Em toda a história das delegacias brasileiras, jamais se viu uma barata e um espirro tão poderosos. Poderosos no sentido de fazer do delegado um irado e transtornado justiceiro. Talvez até se possa dizer com boa chance de acertar que ele tenha deixado escapar ao mundo a cólera pela esposa, que se negara a ir para o interior e ficara em Recife, morando no apartamento da Boa Vista - ele o havia comprado a muito custo e agora desconfiava servir de alcova para sua própria cornura -, a cólera pelo amigo puxa-saco que hoje era delegado especial, lotado na capital, enquanto ele prendia esses perebas no sertão do Pajeú, a cólera pela derrota do Náutico no dia anterior, a cólera de não ter comido nenhuma das gostosinhas na faculdade de Direito, a cólera de não ter passado no concurso de juiz por não saber falar inglês, a cólera por ser incapaz de realizar sequer 10% do que planejara para si mesmo. Finalmente a cólera por não ser respeitado nem por um matuto miserável, que em vez de temer-lhe as bordoadas da tortura nem bem iniciada tinha medo das baratas e espirrava enquanto apanhava.

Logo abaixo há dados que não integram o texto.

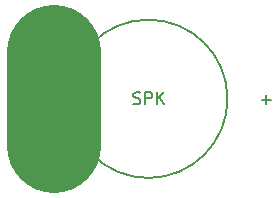
<source format=gto>
%TF.GenerationSoftware,KiCad,Pcbnew,4.0.5-e0-6337~49~ubuntu16.04.1*%
%TF.CreationDate,2017-01-18T23:04:43-08:00*%
%TF.ProjectId,2x3-Speaker-TH-5mm-Pitch,3278332D537065616B65722D54482D35,1.0*%
%TF.FileFunction,Legend,Top*%
%FSLAX46Y46*%
G04 Gerber Fmt 4.6, Leading zero omitted, Abs format (unit mm)*
G04 Created by KiCad (PCBNEW 4.0.5-e0-6337~49~ubuntu16.04.1) date Wed Jan 18 23:04:43 2017*
%MOMM*%
%LPD*%
G01*
G04 APERTURE LIST*
%ADD10C,0.350000*%
%ADD11C,0.152400*%
%ADD12C,8.000000*%
%ADD13C,0.150000*%
G04 APERTURE END LIST*
D10*
D11*
X136783355Y-98643198D02*
X136928498Y-98691579D01*
X137170402Y-98691579D01*
X137267164Y-98643198D01*
X137315545Y-98594817D01*
X137363926Y-98498055D01*
X137363926Y-98401293D01*
X137315545Y-98304531D01*
X137267164Y-98256150D01*
X137170402Y-98207770D01*
X136976879Y-98159389D01*
X136880117Y-98111008D01*
X136831736Y-98062627D01*
X136783355Y-97965865D01*
X136783355Y-97869103D01*
X136831736Y-97772341D01*
X136880117Y-97723960D01*
X136976879Y-97675579D01*
X137218783Y-97675579D01*
X137363926Y-97723960D01*
X137799355Y-98691579D02*
X137799355Y-97675579D01*
X138186402Y-97675579D01*
X138283164Y-97723960D01*
X138331545Y-97772341D01*
X138379926Y-97869103D01*
X138379926Y-98014246D01*
X138331545Y-98111008D01*
X138283164Y-98159389D01*
X138186402Y-98207770D01*
X137799355Y-98207770D01*
X138815355Y-98691579D02*
X138815355Y-97675579D01*
X139395926Y-98691579D02*
X138960498Y-98111008D01*
X139395926Y-97675579D02*
X138815355Y-98256150D01*
D12*
X130050000Y-94235000D02*
X130050000Y-102235000D01*
D13*
X144750000Y-98235000D02*
G75*
G03X144750000Y-98235000I-6700000J0D01*
G01*
X127669048Y-98306429D02*
X128430953Y-98306429D01*
X147669048Y-98306429D02*
X148430953Y-98306429D01*
X148050001Y-98687381D02*
X148050001Y-97925476D01*
M02*

</source>
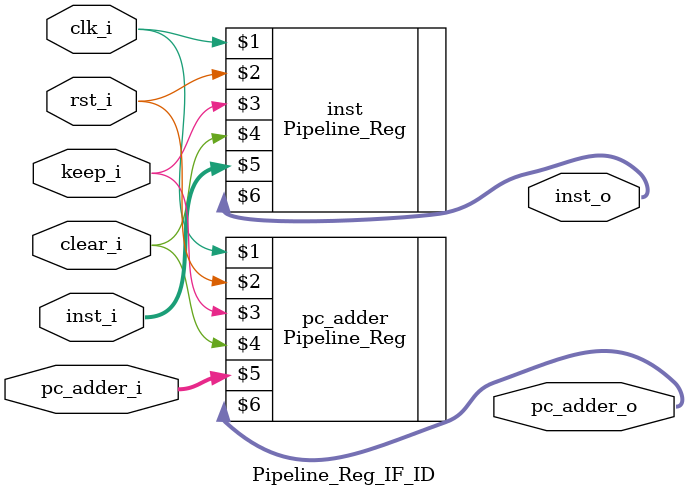
<source format=v>
`timescale 1ns / 1ps

module Pipeline_Reg_IF_ID (
  clk_i,
  rst_i,
  keep_i,
  clear_i,
  inst_i,
  pc_adder_i,
  inst_o,
  pc_adder_o
);

input clk_i, rst_i, keep_i, clear_i;
input [31:0] inst_i, pc_adder_i;
output [31:0] inst_o, pc_adder_o;

Pipeline_Reg #(.size(32)) inst(clk_i, rst_i,
                               keep_i,
                               clear_i,
                               inst_i,
                               inst_o);

Pipeline_Reg #(.size(32)) pc_adder(clk_i, rst_i,
                                   keep_i,
                                   clear_i,
                                   pc_adder_i,
                                   pc_adder_o);

endmodule

</source>
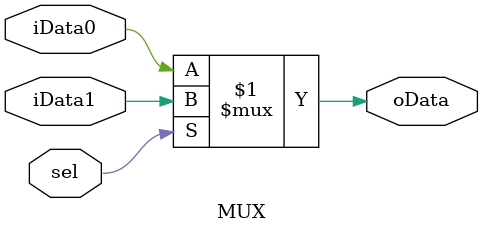
<source format=v>
`timescale 1ns / 1ps


module MUX#(parameter WIDTH = 1)(
    input   [WIDTH-1:0] iData0,
    input   [WIDTH-1:0] iData1,
    input   sel,
    output   [WIDTH-1:0] oData
    );
    assign oData = sel ? iData1 : iData0; 
endmodule

</source>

De um pisão, o delegado matou a barata. 


-- Tem medo de barata, seu Adílson, tem medo de barata, né? Pois então toma aqui ó! E com os pés empurrava os pedaços do inseto junto com o líquido branco de seu sangue para perto do rosto de Adílson. Agarrando-lhe pelos cabelos da nuca, fez com que parasse de se debater. Até que os restos da barata sujaram-lhe as bochechas e lábios e entraram-lhe narinas adentro.